There did not seem to be a strong relationship between overall crime count and rainfall but we did notice that on days with heavy rain, crime count was never high, especially when we drilled down to look at misdemenor and violations. One explanation would be that heavy rainfall might have deterred potential offenders from travelling to the subway stations.
However, we noticed that this was not true for felony. High counts of felony were observed even for days with heavy rain, suggesting that felony was less dependent on the weather.
Previously, we saw that subway human traffic was sensitive to rainfall on weekends but not so much on weekdays. Therefore, we wondered if crime count would likewise be more sensitive to rainfall on weekends. Based on visual inspection, it did not seem like weekend changed the relationship between crime rate and rainfall.
4.2.4 Scatter plots of Crime Count against Subway Human Traffic (by crime type; by weekend, weekday)
One data point = one subway station
In the previous set of scatter plots, we were using each point to represent a day aggregating across all subway stations.

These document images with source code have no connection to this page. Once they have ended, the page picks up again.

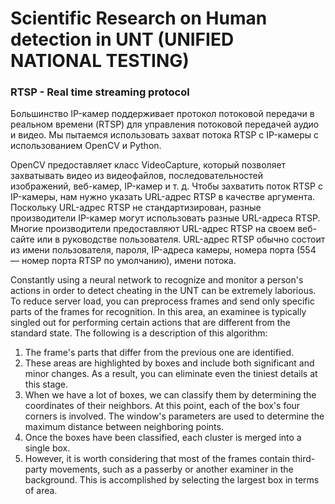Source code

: # Scientific Research on Human detection in UNT (UNIFIED NATIONAL TESTING)

### RTSP - Real time streaming protocol

Большинство IP-камер поддерживает протокол потоковой передачи в реальном времени (RTSP) для управления потоковой 
передачей аудио и видео. Мы пытаемся использовать захват потока RTSP с IP-камеры с использованием OpenCV и Python.

OpenCV предоставляет класс VideoCapture, который позволяет захватывать видео из видеофайлов, последовательностей 
изображений, веб-камер, IP-камер и т. д. Чтобы захватить поток RTSP с IP-камеры, нам нужно указать URL-адрес RTSP в 
качестве аргумента. Поскольку URL-адрес RTSP не стандартизирован, разные производители IP-камер могут использовать 
разные URL-адреса RTSP. Многие производители предоставляют URL-адрес RTSP на своем веб-сайте или в руководстве 
пользователя. URL-адрес RTSP обычно состоит из имени пользователя, пароля, IP-адреса камеры, номера порта (554 — номер 
порта RTSP по умолчанию), имени потока.


Constantly using a neural network to recognize and monitor a person's actions in order to detect cheating in the UNT 
can be extremely laborious. To reduce server load, you can preprocess frames and send only specific parts of the frames 
for recognition. In this area, an examinee is typically singled out for performing certain actions that are different 
from the standard state. The following is a description of this algorithm: 

1. The frame's parts that differ from the previous one are identified. 
2. These areas are highlighted by boxes and include both significant and minor changes. As a result, you can eliminate 
even the tiniest details at this stage. 
3. When we have a lot of boxes, we can classify them by determining the coordinates of their neighbors. At this point, 
each of the box's four corners is involved. The window's parameters are used to determine the maximum distance between 
neighboring points. 
4. Once the boxes have been classified, each cluster is merged into a single box. 
5. However, it is worth considering that most of the frames contain third-party movements, such as a passerby or 
another examiner in the background. This is accomplished by selecting the largest box in terms of area.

For this set of scatter plts, we instead aggregated across time and let each point represent a unique subway station. The focus here was to investigate if a subway station with higher traffic also suffered from higher crime rate.
We noticed a general trend of higher crime count for stations with higher human traffic, and this was true regardless of weekday or weekend, or crime type. There were two outliers with lower traffic but very high crime count (23 ST on line 6 and 125 ST on line 4, 5 & 6), which meant that for these two stations, their higher crime rate could not be well explained by human traffic alone. Other factors affecting crime rate could be whether or not that neighborhood tended to have higher crime rate. Also, lower traffic could also work in the reverse, as a station that is more isolated may attract more potential offenders, since their crimes could be more easily committed unseen.

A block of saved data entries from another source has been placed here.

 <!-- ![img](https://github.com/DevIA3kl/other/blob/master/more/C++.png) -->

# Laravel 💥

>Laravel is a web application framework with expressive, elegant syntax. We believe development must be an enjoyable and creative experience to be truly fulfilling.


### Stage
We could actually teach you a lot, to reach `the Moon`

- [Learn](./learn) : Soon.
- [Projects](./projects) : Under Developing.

Lastly, the inverse relationship that we observed here between minor crime counts and rainfall may only be a proxy for the other relationships that we have previously observed (i.e., observed lower crime rate for lower traffic, lower traffic with lower rainfall).

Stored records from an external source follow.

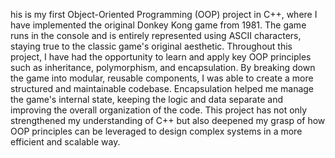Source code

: his is my first Object-Oriented Programming (OOP) project in C++, where I have implemented the original Donkey Kong game from 1981.
The game runs in the console and is entirely represented using ASCII characters, staying true to the classic game's original aesthetic.
Throughout this project, I have had the opportunity to learn and apply key OOP principles such as inheritance, polymorphism, and encapsulation. 
By breaking down the game into modular, reusable components, I was able to create a more structured and maintainable codebase.
Encapsulation helped me manage the game's internal state, keeping the logic and data separate and improving the overall organization of the code.
This project has not only strengthened my understanding of C++ but also deepened my grasp of how OOP principles can be leveraged to design complex systems in a more efficient and scalable way.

4.2.5 Time Series of Crime Count across time; superimposed with Subway Human Traffic, Rainfall
The above set of time series was meant to explore the trend of crime across time and also to see if it varied in the same direction as the other parameters of human traffic and rainfall.
Firstly, we could see large fluctuations in crime count across time. This would not be caused by intra-day patterns because we were already looking at total crime count per day. Therefore, we looked at the crime count across time only for weekdays and then only for weekends, but the fluctations remained. It was clear that there were other factors influencing crime count not reflected in our analysis.
Ignoring the noise, it seemed like crime rate was lower near the start and end of the year with two prominent peaks between Apr and Jun.
Then, we looked at crime count by crime type. The picture was even less clear, with the more fluctuations dominanting the graph.
In an attempt to isolate the noise, we looked at the crime count for just the top 5 stations (in terms of highest crime rate). The peaks between Apr and Jun were still there but there was now a new higher peak in Nov which was not visible previously in the overall chart. The same peak could be observed when we looked at crime rate by type.
Next, we looked at human traffic and crime count across time and there seemed to be a positive correlation. This matched our earlier observation with scatter plots.
We further tried to look at rainfall with human traffic, and rainfall with crime rate, but these two graphs were dominated by large fluctuations in rainfall and were not informative. It was clear to us that scatter plot offered a better way to visualize relationship between different variables especially if we did not believe that time was a major influencing factor for two parameters (e.g., crime and rainfall) in the same way.